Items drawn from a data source
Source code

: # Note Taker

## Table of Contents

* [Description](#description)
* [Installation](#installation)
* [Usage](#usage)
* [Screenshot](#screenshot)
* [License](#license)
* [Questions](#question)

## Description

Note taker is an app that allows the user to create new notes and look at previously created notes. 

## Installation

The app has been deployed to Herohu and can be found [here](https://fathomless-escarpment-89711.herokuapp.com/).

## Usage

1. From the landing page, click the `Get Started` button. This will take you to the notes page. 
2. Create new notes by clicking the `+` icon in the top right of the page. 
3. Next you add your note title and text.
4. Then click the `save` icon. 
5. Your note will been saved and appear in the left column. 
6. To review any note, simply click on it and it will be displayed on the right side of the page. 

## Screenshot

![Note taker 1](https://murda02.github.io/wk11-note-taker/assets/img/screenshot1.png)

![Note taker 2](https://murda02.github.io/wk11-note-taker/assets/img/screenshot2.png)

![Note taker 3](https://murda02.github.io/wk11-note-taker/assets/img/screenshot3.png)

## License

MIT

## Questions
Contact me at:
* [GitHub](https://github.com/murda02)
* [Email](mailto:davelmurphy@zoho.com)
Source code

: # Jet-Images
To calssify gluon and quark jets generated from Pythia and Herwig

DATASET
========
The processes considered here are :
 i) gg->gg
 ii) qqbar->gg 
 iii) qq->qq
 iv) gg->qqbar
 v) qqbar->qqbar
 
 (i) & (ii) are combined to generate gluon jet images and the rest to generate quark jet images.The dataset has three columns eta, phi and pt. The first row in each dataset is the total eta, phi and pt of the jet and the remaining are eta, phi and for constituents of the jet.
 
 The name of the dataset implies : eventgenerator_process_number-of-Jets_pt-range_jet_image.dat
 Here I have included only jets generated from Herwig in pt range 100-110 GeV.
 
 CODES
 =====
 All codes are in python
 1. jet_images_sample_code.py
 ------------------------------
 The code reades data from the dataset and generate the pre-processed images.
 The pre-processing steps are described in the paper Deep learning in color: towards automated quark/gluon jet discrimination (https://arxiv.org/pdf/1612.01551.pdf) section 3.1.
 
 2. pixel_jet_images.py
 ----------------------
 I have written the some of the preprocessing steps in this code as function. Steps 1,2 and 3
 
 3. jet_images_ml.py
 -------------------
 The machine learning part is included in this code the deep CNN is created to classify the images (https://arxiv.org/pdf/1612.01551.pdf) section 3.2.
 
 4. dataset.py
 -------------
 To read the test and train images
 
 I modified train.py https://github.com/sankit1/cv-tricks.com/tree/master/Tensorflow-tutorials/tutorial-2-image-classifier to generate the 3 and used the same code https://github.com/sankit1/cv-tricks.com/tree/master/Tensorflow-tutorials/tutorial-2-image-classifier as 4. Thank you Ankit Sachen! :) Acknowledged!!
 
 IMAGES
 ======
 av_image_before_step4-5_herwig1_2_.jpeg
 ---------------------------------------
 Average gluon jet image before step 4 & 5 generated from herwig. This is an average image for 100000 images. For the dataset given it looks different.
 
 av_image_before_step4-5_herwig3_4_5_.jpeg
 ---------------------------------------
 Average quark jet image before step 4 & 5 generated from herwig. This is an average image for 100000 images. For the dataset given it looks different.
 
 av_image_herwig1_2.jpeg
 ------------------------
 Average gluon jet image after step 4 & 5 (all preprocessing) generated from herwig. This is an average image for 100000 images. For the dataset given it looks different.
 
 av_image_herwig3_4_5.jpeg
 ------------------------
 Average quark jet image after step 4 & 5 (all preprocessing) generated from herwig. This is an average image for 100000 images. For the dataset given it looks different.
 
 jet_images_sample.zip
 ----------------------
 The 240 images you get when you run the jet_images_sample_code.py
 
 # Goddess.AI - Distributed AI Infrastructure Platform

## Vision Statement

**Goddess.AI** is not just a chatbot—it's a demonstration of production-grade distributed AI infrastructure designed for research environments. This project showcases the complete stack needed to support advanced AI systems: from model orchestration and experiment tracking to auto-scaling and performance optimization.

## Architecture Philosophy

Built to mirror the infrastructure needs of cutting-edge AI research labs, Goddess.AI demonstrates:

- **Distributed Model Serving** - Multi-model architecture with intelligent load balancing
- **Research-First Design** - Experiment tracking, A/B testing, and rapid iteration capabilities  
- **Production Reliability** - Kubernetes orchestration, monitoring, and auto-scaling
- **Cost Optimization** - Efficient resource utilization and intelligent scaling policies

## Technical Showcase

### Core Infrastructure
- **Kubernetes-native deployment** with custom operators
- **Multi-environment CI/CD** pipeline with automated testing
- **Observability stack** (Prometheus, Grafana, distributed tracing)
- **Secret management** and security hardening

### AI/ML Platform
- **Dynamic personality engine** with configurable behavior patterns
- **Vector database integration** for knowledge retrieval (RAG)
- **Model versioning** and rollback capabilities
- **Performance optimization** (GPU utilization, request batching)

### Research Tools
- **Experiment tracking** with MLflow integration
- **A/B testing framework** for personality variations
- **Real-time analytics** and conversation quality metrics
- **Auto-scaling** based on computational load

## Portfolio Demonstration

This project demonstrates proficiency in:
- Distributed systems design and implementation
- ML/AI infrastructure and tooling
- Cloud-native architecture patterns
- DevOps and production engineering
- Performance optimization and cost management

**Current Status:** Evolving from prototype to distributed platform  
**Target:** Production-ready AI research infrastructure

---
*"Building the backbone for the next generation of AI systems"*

▶ [ACTION ITEM]: Retype all of the entries above line for line, without changing a single character.

▶ [EXERCISE OUTPUT]:
Source code

: # Note Taker

## Table of Contents

* [Description](#description)
* [Installation](#installation)
* [Usage](#usage)
* [Screenshot](#screenshot)
* [License](#license)
* [Questions](#question)

## Description

Note taker is an app that allows the user to create new notes and look at previously created notes. 

## Installation

The app has been deployed to Herohu and can be found [here](https://fathomless-escarpment-89711.herokuapp.com/).

## Usage

1. From the landing page, click the `Get Started` button. This will take you to the notes page. 
2. Create new notes by clicking the `+` icon in the top right of the page. 
3. Next you add your note title and text.
4. Then click the `save` icon. 
5. Your note will been saved and appear in the left column. 
6. To review any note, simply click on it and it will be displayed on the right side of the page. 

## Screenshot

![Note taker 1](https://murda02.github.io/wk11-note-taker/assets/img/screenshot1.png)

![Note taker 2](https://murda02.github.io/wk11-note-taker/assets/img/screenshot2.png)

![Note taker 3](https://murda02.github.io/wk11-note-taker/assets/img/screenshot3.png)

## License

MIT

## Questions
Contact me at:
* [GitHub](https://github.com/murda02)
* [Email](mailto:davelmurphy@zoho.com)
Source code

: # Jet-Images
To calssify gluon and quark jets generated from Pythia and Herwig

DATASET
========
The processes considered here are :
 i) gg->gg
 ii) qqbar->gg 
 iii) qq->qq
 iv) gg->qqbar
 v) qqbar->qqbar
 
 (i) & (ii) are combined to generate gluon jet images and the rest to generate quark jet images.The dataset has three columns eta, phi and pt. The first row in each dataset is the total eta, phi and pt of the jet and the remaining are eta, phi and for constituents of the jet.
 
 The name of the dataset implies : eventgenerator_process_number-of-Jets_pt-range_jet_image.dat
 Here I have included only jets generated from Herwig in pt range 100-110 GeV.
 
 CODES
 =====
 All codes are in python
 1. jet_images_sample_code.py
 ------------------------------
 The code reades data from the dataset and generate the pre-processed images.
 The pre-processing steps are described in the paper Deep learning in color: towards automated quark/gluon jet discrimination (https://arxiv.org/pdf/1612.01551.pdf) section 3.1.
 
 2. pixel_jet_images.py
 ----------------------
 I have written the some of the preprocessing steps in this code as function. Steps 1,2 and 3
 
 3. jet_images_ml.py
 -------------------
 The machine learning part is included in this code the deep CNN is created to classify the images (https://arxiv.org/pdf/1612.01551.pdf) section 3.2.
 
 4. dataset.py
 -------------
 To read the test and train images
 
 I modified train.py https://github.com/sankit1/cv-tricks.com/tree/master/Tensorflow-tutorials/tutorial-2-image-classifier to generate the 3 and used the same code https://github.com/sankit1/cv-tricks.com/tree/master/Tensorflow-tutorials/tutorial-2-image-classifier as 4. Thank you Ankit Sachen! :) Acknowledged!!
 
 IMAGES
 ======
 av_image_before_step4-5_herwig1_2_.jpeg
 ---------------------------------------
 Average gluon jet image before step 4 & 5 generated from herwig. This is an average image for 100000 images. For the dataset given it looks different.
 
 av_image_before_step4-5_herwig3_4_5_.jpeg
 ---------------------------------------
 Average quark jet image before step 4 & 5 generated from herwig. This is an average image for 100000 images. For the dataset given it looks different.
 
 av_image_herwig1_2.jpeg
 ------------------------
 Average gluon jet image after step 4 & 5 (all preprocessing) generated from herwig. This is an average image for 100000 images. For the dataset given it looks different.
 
 av_image_herwig3_4_5.jpeg
 ------------------------
 Average quark jet image after step 4 & 5 (all preprocessing) generated from herwig. This is an average image for 100000 images. For the dataset given it looks different.
 
 jet_images_sample.zip
 ----------------------
 The 240 images you get when you run the jet_images_sample_code.py
 
 # Goddess.AI - Distributed AI Infrastructure Platform

## Vision Statement

**Goddess.AI** is not just a chatbot—it's a demonstration of production-grade distributed AI infrastructure designed for research environments. This project showcases the complete stack needed to support advanced AI systems: from model orchestration and experiment tracking to auto-scaling and performance optimization.

## Architecture Philosophy

Built to mirror the infrastructure needs of cutting-edge AI research labs, Goddess.AI demonstrates:

- **Distributed Model Serving** - Multi-model architecture with intelligent load balancing
- **Research-First Design** - Experiment tracking, A/B testing, and rapid iteration capabilities  
- **Production Reliability** - Kubernetes orchestration, monitoring, and auto-scaling
- **Cost Optimization** - Efficient resource utilization and intelligent scaling policies

## Technical Showcase

### Core Infrastructure
- **Kubernetes-native deployment** with custom operators
- **Multi-environment CI/CD** pipeline with automated testing
- **Observability stack** (Prometheus, Grafana, distributed tracing)
- **Secret management** and security hardening

### AI/ML Platform
- **Dynamic personality engine** with configurable behavior patterns
- **Vector database integration** for knowledge retrieval (RAG)
- **Model versioning** and rollback capabilities
- **Performance optimization** (GPU utilization, request batching)

### Research Tools
- **Experiment tracking** with MLflow integration
- **A/B testing framework** for personality variations
- **Real-time analytics** and conversation quality metrics
- **Auto-scaling** based on computational load

## Portfolio Demonstration

This project demonstrates proficiency in:
- Distributed systems design and implementation
- ML/AI infrastructure and tooling
- Cloud-native architecture patterns
- DevOps and production engineering
- Performance optimization and cost management

**Current Status:** Evolving from prototype to distributed platform  
**Target:** Production-ready AI research infrastructure

---
*"Building the backbone for the next generation of AI systems"*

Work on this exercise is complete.